Agios Andreás with the ruins from the Bronze Age in front of it. On the way back you descend on the staircase – there are about 290
steps. At the junction you keep to the left until you reach the road. This
descent takes about 20 minutes and it brings you to an altitude of 230 metres. On the asphalt
road (which could bring you, by taking a left, straight to Apollonía in
30 minutes – quite a shortcut) you take a right in order to try to
find a more pleasant route. A little further on, you will indeed see a
little dirt (later on concrete) road off the left, in between a wall and an iron fence.
About 60/70 metres further on you can take a beautiful monopáti in
between walls on the left. This path meanders above picturesque little
fields with olive trees in the direction of the blue dome of Exámbela.
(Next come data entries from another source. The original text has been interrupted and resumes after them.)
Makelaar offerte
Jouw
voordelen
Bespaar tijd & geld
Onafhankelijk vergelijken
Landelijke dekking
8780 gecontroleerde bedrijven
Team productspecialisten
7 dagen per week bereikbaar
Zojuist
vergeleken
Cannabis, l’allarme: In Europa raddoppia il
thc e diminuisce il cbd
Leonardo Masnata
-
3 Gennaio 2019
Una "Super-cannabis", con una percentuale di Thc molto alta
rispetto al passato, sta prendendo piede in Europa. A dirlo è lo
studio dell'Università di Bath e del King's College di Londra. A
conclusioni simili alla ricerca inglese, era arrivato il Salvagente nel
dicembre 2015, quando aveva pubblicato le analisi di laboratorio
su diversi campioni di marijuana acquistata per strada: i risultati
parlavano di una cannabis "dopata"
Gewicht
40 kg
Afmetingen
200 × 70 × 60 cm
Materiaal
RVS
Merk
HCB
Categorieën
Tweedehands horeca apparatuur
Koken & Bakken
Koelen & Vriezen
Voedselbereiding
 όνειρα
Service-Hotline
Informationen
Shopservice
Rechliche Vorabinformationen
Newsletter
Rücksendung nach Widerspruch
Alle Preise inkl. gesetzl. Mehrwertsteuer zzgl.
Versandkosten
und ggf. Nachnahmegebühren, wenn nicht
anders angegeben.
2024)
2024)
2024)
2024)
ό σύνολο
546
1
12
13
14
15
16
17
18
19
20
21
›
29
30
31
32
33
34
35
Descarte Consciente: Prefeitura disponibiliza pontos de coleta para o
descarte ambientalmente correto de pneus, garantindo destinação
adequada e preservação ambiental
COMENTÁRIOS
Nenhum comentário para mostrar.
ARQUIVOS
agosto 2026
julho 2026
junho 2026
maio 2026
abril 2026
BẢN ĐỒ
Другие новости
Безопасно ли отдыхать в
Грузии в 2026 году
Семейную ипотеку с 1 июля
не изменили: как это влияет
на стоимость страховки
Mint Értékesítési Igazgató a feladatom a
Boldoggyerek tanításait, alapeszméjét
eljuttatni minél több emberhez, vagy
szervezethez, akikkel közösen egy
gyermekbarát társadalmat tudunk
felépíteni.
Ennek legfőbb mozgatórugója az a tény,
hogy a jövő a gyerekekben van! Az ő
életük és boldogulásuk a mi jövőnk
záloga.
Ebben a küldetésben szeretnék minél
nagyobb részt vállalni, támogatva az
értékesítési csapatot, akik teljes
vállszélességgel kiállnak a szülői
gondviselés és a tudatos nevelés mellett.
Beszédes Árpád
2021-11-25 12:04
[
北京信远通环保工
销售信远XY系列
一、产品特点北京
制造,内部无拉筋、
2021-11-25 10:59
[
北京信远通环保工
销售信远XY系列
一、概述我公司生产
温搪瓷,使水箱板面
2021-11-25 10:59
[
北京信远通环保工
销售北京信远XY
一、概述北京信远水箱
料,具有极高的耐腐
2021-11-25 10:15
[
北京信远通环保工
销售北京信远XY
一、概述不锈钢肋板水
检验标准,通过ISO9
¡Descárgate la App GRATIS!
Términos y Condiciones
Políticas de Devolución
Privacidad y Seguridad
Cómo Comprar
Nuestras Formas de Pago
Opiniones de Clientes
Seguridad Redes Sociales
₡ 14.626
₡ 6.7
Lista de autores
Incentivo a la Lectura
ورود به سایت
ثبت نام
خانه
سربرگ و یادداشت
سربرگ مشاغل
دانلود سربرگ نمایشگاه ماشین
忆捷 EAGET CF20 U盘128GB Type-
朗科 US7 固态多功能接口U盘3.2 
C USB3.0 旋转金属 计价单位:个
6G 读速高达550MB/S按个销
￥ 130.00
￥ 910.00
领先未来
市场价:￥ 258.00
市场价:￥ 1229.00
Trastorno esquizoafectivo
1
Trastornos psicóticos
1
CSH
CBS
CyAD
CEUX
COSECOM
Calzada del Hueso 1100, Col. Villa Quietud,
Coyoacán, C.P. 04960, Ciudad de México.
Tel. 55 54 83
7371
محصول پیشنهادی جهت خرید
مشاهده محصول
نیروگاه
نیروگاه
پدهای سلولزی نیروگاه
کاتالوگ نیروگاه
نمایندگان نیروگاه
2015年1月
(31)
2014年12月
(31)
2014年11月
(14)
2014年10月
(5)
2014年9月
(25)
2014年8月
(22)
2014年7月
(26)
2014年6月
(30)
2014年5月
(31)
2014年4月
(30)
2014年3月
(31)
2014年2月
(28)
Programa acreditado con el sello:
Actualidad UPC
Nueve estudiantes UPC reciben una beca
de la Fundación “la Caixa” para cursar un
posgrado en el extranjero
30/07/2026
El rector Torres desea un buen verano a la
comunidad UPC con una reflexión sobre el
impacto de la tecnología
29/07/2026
This brings you to a gravel road after 5 minutes. This road turns into
concrete for a short while and it leads you past a very small church. You now walk on
the right hand side of a stone quarry, you take a left beneath the
heliport and about 50 metres further on you go to the right, up the
white staircase towards a little church. You cross the shady cemetery
and you go through the gate at the back. By taking a little dirt path
crossing two fields you reach the back side of the large monastery of
Panagía Vrýsis – some 20 minutes after you have left the road down at Agios Andréas. The impressive monastery of Vrýsis. The monastery
looks like a fortress, but inside it is really beautiful, with a nice
ikonostási from the 17th century. On this hike, though, you can take another great trail via Káto Petáli – which will take about 40-45 minutes. Just past the turn to Symbópoula there is a path off the right, on the right hand side of a house with a large garden (there is also a sign to Kástro). This is really a wonderful trail and almost immediately you can see Kástro straight in front of you. Looking back you have a great view on the large monastery of Vrisis. ![]() Panoramic view on the monastery of Vrýsis. After 5 minutes
there is a trail going down on the right – this only leads to a small
church. You just continue straight on the beautiful and large trail,
passing another path off the right and further on a neglected path off
the left. You walk almost flatly and after some 10 minutes you curve to
the left, towards a church a little higher up. You then get to a rocky
spot at a junction; there is a path going down to the right. At this point you have to go left/straight and after 2 minutes you reach the small church of Agios Fanoúrios. This church has a flat roof, a double window and an arch with a bell painted in blue. Just before the church – notice the still magnificent view on Kástro – there is a kind of a crossroad: the path on the left goes to Exámbela (see the hike Kástro - Apollonía), and there is also a path going to the right. However, it is the trail going straight that leads to Káto Petáli. On this beautiful
trail you gradually curve to the left and in this way Kástro disappears
behind a hill. You pass a narrow path off the right, which goes to Agii
Anárgyri. You go up to the left on some rocky terrain and then
immediately down again on the right. Some minutes later you take a right
again and you go down in the direction of Káto Petáli. After 8 minutes
you get to a bridge. You go straight,
up some steps, and if you feel like it you can take some rest on one of
the two benches. You then take a left and you go underneath the school
and the church in the direction of Apollonía.